Task: Among the lines of the records below, copy those that hold the word "Defender".
╔══
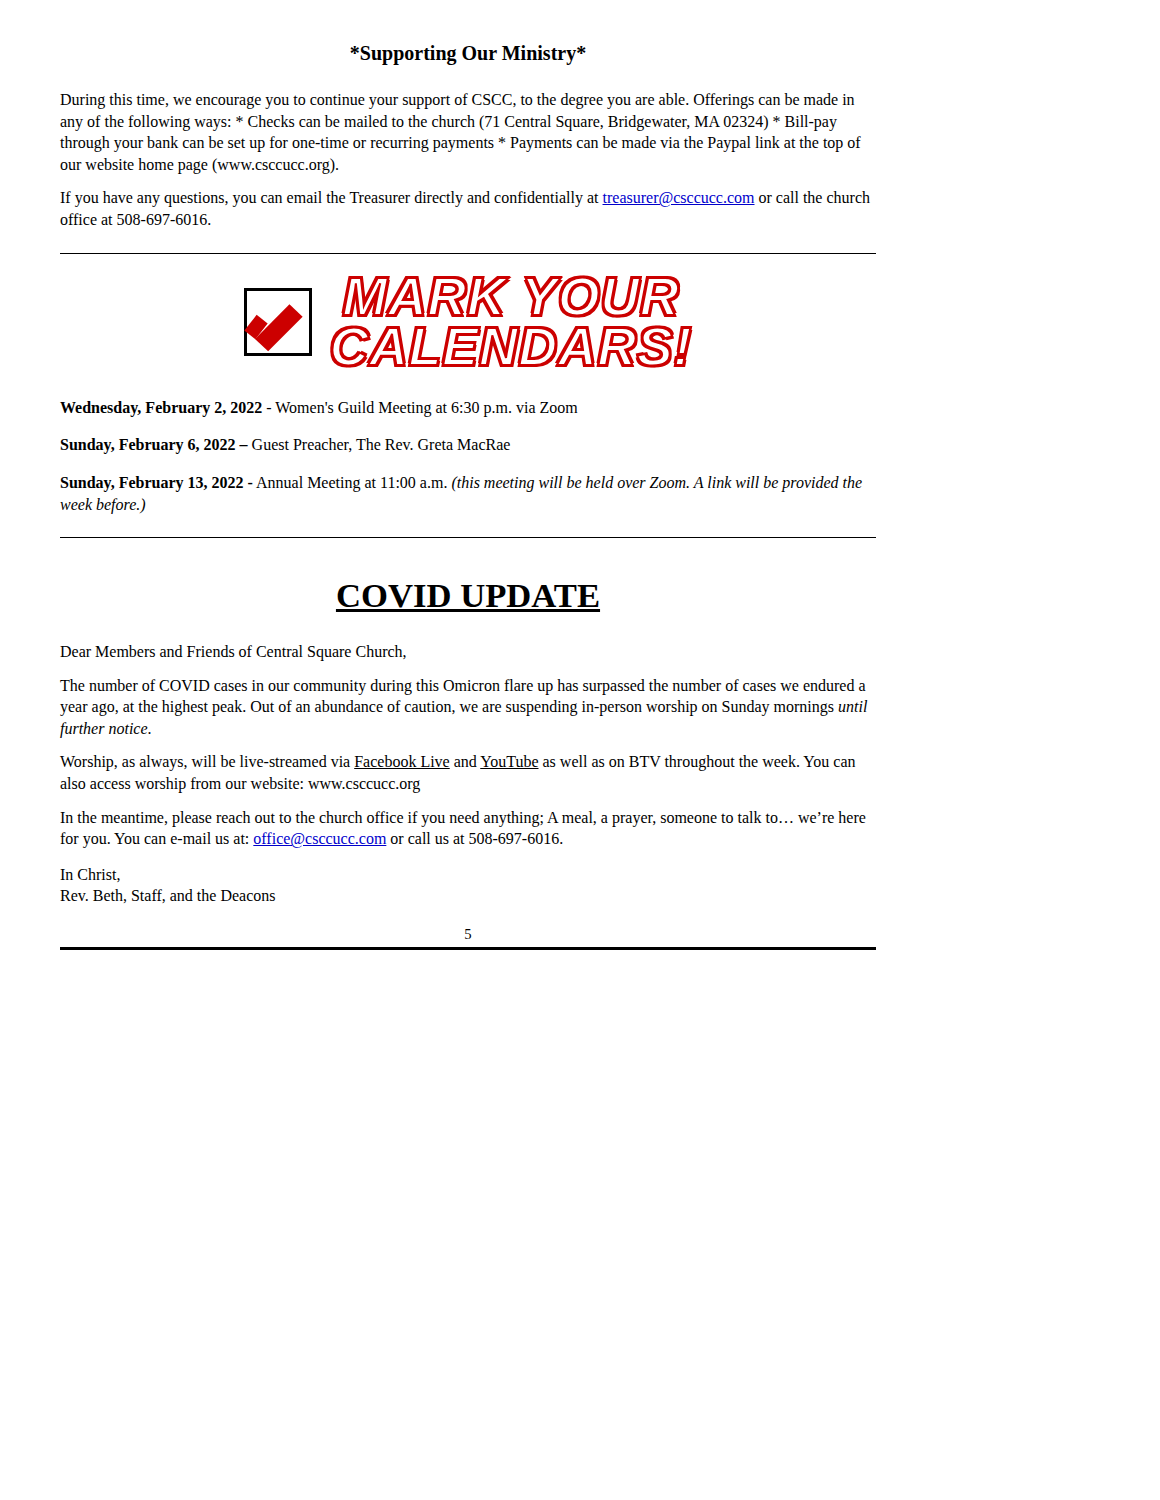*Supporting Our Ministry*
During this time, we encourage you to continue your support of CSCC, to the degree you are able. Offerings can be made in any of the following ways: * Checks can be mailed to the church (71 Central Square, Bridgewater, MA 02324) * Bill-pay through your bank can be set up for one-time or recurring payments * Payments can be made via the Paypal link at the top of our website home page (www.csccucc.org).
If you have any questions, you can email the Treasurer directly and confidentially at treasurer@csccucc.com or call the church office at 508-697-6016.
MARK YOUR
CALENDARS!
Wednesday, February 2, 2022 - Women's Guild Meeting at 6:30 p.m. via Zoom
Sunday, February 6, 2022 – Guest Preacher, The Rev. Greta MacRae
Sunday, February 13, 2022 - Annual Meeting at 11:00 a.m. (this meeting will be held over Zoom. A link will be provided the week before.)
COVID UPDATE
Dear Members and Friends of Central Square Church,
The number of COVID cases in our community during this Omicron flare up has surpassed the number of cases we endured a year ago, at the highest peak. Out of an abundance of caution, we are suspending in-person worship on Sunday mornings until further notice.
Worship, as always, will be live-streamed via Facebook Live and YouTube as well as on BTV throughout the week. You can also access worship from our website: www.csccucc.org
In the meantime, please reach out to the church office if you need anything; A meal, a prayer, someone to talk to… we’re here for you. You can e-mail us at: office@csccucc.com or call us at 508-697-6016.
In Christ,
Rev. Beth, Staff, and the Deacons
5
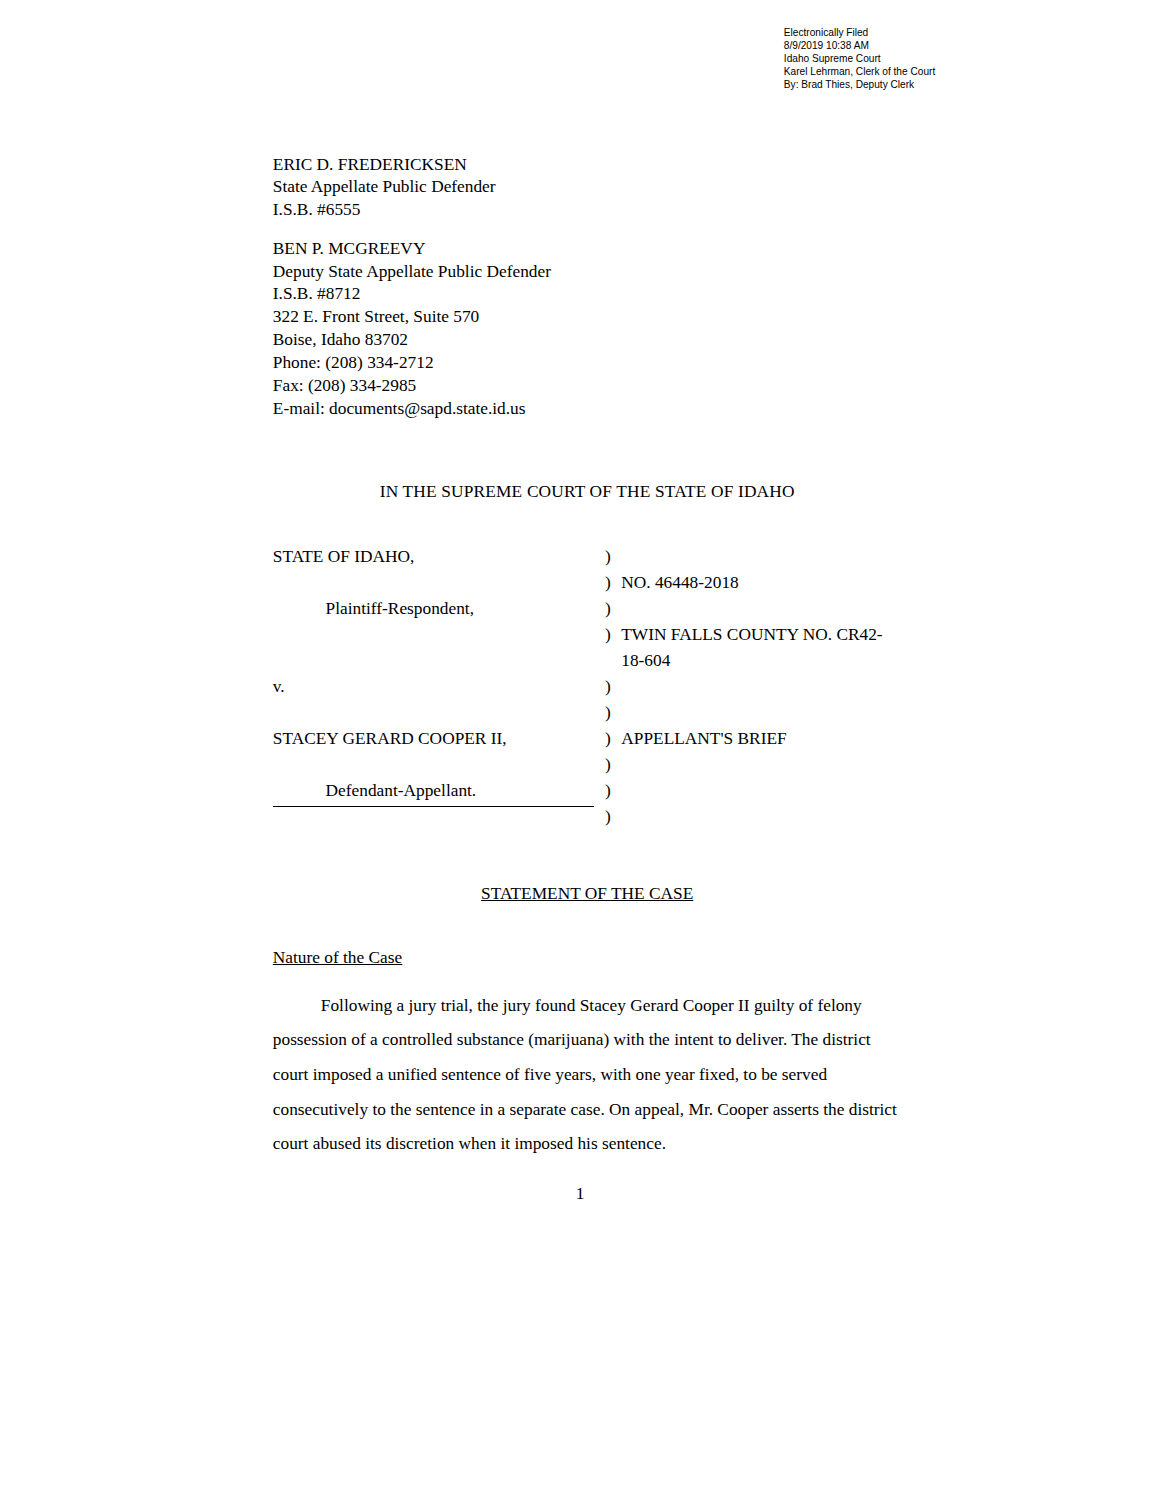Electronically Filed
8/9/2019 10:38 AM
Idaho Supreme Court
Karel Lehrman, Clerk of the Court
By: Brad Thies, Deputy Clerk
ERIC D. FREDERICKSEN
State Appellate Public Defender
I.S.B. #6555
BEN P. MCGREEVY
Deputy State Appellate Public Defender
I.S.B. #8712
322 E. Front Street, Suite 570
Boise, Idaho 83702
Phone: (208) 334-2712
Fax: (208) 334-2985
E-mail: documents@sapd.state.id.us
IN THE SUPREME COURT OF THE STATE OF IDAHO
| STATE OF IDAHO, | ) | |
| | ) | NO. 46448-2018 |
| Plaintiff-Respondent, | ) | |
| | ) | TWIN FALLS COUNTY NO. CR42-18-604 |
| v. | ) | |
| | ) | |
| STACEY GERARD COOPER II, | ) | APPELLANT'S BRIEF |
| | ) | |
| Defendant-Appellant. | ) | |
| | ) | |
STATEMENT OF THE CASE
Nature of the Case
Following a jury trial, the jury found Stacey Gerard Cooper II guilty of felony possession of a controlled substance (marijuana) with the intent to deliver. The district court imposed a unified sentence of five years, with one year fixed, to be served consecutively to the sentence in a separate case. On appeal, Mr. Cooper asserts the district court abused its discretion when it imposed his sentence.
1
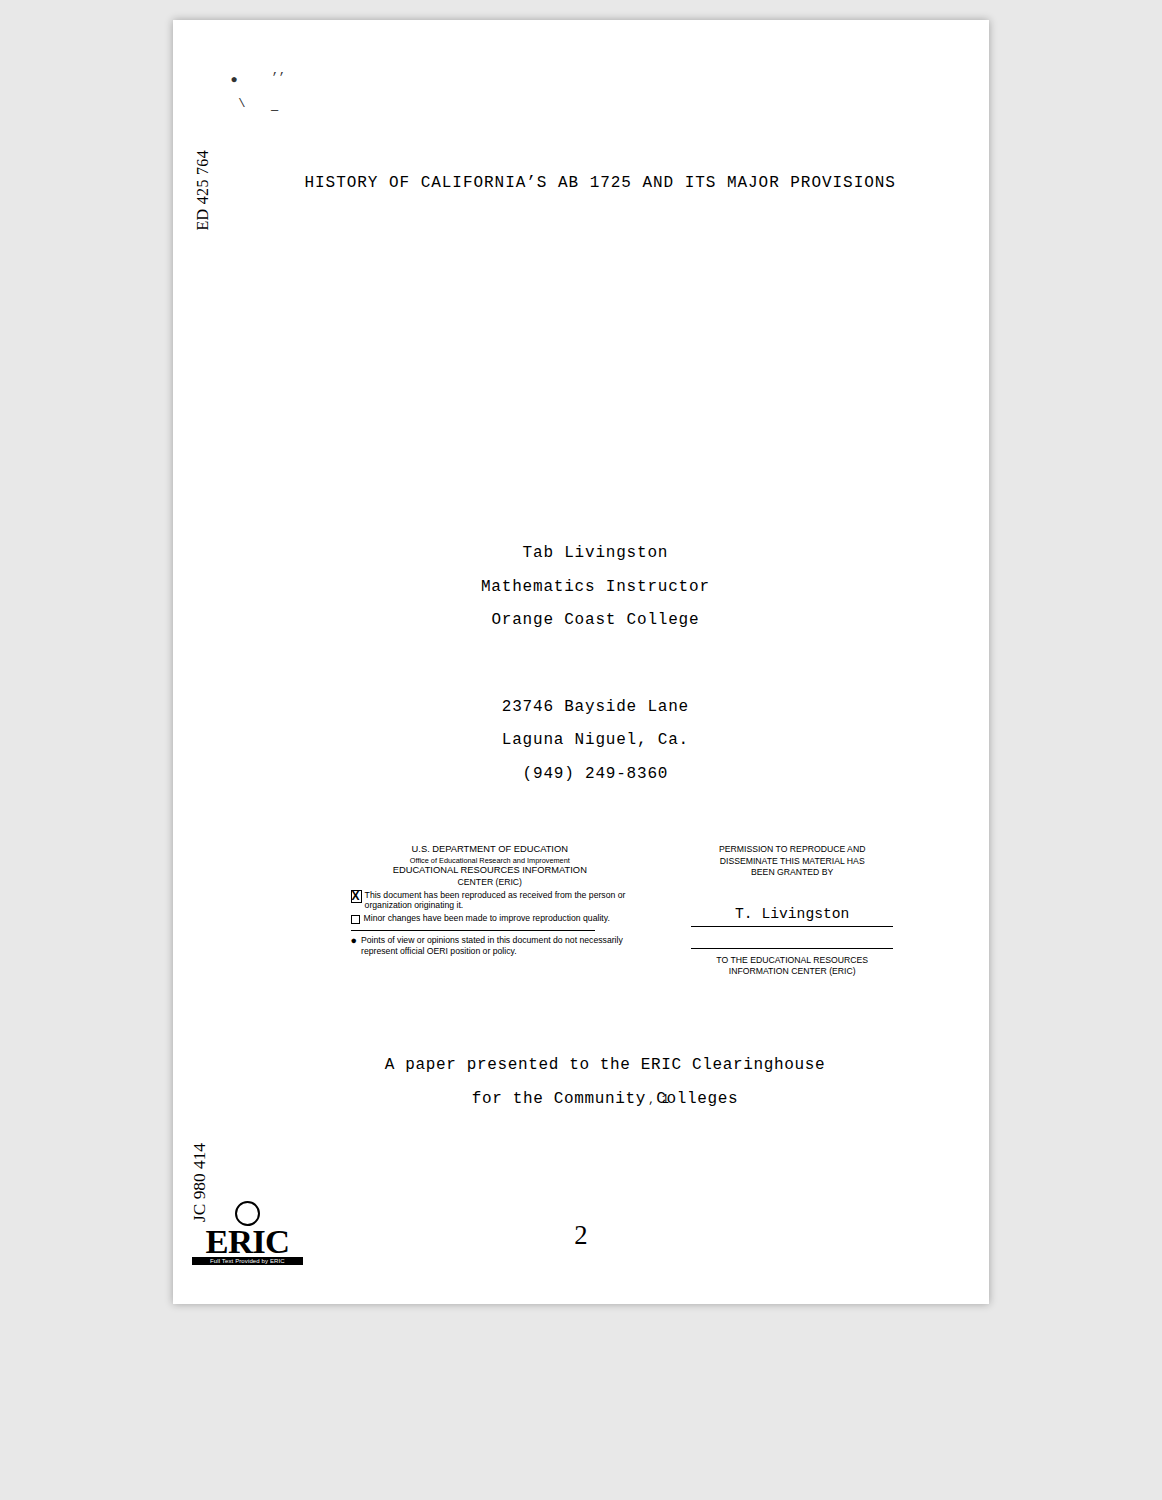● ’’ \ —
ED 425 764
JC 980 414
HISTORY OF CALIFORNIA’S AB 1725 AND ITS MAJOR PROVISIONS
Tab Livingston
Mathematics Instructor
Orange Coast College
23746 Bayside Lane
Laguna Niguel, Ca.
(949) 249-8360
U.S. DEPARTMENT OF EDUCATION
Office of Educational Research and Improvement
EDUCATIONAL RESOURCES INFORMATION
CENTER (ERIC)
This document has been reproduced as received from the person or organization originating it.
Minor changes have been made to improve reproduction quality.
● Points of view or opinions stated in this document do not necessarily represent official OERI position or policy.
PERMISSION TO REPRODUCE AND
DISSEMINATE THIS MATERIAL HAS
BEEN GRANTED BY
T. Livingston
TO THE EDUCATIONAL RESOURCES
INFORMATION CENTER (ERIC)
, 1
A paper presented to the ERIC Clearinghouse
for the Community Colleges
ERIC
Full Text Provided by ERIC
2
╚══
Exercise solution:
State Appellate Public Defender
Deputy State Appellate Public Defender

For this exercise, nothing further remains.